Venice's link to the east is on display at the Basilica di San Marco. When the original San Marco Basilica was burned during an uprising in 976, the city called on Byzantine architects to rebuild the great church. It was an important one, after all - named after Saint Mark, the patron saint of Venice.
St Marks Basilica
The traditional symbol of Saint Mark is a lion. This goes a long way to explain the Venetians' predilection for the creature in much of its art. In fact, it is nearly impossible to visit the city without spotting dozens of them upon most Venice attractions. On walls, in paintings, even on the back of gondolas - the king of the jungle is everywhere in the island city. But especially the church and square that bear his name.
Venice San Marco Basilica
The Basilica di San Marco is a marvel of ancient architecture.
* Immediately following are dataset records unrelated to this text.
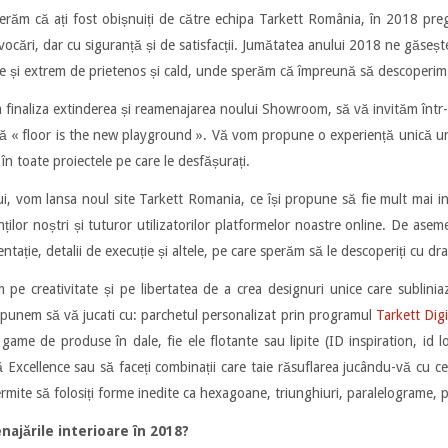
perăm că ați fost obișnuiți de către echipa Tarkett România, în 2018 preg
ocări, dar cu siguranță și de satisfacții. Jumătatea anului 2018 ne găsește
și extrem de prietenos și cald, unde sperăm că împreună să descoperim lu
finaliza extinderea și reamenajarea noului Showroom, să vă invităm într
că « floor is the new playground ». Vă vom propune o experiență unică u
 în toate proiectele pe care le desfășurați.
, vom lansa noul site Tarkett Romania, ce își propune să fie mult mai inter
enților noștri și tuturor utilizatorilor platformelor noastre online. De asem
ntație, detalii de execuție și altele, pe care sperăm să le descoperiți cu d
pe creativitate și pe libertatea de a crea designuri unice care sublinia
ropunem să vă jucati cu: parchetul personalizat prin programul
Tarkett Digi
ame de produse în dale, fie ele flotante sau lipite (ID inspiration, id lo
Excellence sau să faceți combinații care taie răsuflarea jucându-vă cu c
mite să folosiți forme inedite ca hexagoane, triunghiuri, paralelograme, 
najările interioare în 2018?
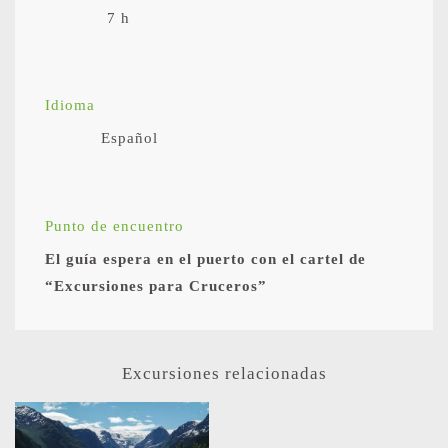
7 h
Idioma
Español
Punto de encuentro
El guía espera en el puerto con el cartel de
“Excursiones para Cruceros”
Excursiones relacionadas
It has a dome over the center and one over each arm of the cross, and the facade has numerous marble structures along with painstakingly crafted mosaics, added as if by random onto a golden background. They appear somber - narrow openings in the dome above add a thick feeling of reverence to the most holy of Venice attractions. The Four Horses of St. Mark's, in gilded bronze, stand stoically over the main entrance of the San Marco Basilica.
Italy Basilica San Marco
The body of Saint Mark went through quite a lot to reach its final resting place in Venice. Buried in Alexandria for countless years, Venetian merchants learned that his tomb was going to be transformed into a mosque by the Arab rulers at the time. Not wanting the body to suffer such an "indignity," the merchants promptly stole the body, wrapping it in bacon and other pork products such that any Muslim that inquired about or inspected their cargo would turn away in disgust. This got the body onto a vessel sailing for Venice, but it still would have to weather a heavy storm before finally making its triumphant return to Venice. The joy of the city was so great that they immediately elected Saint Mark as the Venice's patron saint and dedicated the church that would become the Basilica di San Marco.
For years after, many vessels returning to the city presented the church with a gift from overseas - perhaps an ancient Greek column or some marble statue from the Middle East. Because of this, the facade and interior of the San Marco Basilica are a curious patchwork of conflicting shapes and styles. This only adds to its illustriousness, however, and makes St. Mark's one of the top Venice attractions.